* Problem statement
From the records below, please return each line that holds the word "pixels".

* Provided information
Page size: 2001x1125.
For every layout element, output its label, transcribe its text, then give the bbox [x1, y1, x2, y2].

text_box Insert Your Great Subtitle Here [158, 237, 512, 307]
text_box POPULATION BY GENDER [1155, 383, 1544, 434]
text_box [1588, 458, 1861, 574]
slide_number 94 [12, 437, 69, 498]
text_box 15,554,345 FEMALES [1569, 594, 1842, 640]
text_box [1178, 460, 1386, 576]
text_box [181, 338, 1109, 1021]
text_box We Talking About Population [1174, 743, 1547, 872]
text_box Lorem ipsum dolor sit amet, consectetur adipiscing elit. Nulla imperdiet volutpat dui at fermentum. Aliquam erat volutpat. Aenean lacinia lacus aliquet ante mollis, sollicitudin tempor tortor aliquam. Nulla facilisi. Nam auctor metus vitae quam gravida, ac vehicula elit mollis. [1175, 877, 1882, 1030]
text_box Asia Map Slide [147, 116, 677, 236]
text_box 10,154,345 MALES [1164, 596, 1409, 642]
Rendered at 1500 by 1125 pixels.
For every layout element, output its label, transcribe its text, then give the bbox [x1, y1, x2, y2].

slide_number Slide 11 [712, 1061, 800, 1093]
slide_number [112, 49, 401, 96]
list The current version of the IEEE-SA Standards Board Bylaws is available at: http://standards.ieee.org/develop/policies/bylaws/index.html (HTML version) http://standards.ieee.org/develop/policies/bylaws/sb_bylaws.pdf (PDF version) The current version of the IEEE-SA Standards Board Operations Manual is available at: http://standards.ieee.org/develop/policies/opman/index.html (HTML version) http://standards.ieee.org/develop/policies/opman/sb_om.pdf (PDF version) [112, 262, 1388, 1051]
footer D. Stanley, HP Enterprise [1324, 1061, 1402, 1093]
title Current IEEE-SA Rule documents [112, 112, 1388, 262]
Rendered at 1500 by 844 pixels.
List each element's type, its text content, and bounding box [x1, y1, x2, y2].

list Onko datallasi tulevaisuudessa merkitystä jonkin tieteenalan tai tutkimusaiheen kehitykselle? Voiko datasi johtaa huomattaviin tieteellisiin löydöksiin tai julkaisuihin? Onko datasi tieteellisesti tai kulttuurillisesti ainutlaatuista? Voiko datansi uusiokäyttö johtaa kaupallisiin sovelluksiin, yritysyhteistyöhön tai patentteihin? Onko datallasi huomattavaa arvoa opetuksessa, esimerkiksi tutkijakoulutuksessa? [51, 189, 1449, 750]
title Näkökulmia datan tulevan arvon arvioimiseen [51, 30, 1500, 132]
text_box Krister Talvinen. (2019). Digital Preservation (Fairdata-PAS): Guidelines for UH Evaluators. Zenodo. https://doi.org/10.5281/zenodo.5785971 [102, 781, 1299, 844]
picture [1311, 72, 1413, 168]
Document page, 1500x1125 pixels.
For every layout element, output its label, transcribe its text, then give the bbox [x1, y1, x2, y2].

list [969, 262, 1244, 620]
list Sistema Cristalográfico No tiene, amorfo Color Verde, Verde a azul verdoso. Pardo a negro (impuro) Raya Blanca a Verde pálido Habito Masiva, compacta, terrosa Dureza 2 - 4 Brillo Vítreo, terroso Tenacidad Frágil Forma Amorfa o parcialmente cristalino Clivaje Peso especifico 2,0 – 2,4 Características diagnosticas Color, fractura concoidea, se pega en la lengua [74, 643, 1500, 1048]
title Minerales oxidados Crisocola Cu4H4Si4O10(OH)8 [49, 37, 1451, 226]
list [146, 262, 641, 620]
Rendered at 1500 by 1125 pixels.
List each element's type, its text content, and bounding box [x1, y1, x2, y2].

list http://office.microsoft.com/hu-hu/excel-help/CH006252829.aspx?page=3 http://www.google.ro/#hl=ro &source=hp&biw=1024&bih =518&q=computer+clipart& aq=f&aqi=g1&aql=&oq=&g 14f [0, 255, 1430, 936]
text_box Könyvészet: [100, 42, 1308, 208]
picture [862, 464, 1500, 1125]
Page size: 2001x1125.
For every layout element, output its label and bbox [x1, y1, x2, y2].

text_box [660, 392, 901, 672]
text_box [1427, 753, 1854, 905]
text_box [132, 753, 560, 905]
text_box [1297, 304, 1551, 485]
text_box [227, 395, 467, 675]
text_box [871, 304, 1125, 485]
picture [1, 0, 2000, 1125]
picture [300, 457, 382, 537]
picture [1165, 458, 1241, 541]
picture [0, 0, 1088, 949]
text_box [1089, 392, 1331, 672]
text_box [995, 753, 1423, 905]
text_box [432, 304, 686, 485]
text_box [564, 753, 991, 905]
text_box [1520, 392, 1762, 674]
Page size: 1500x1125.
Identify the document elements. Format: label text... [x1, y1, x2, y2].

* Reply
Rendered at 1500 by 1125 pixels.
Rendered at 1500 by 844 pixels.
Document page, 1500x1125 pixels.
Rendered at 1500 by 1125 pixels.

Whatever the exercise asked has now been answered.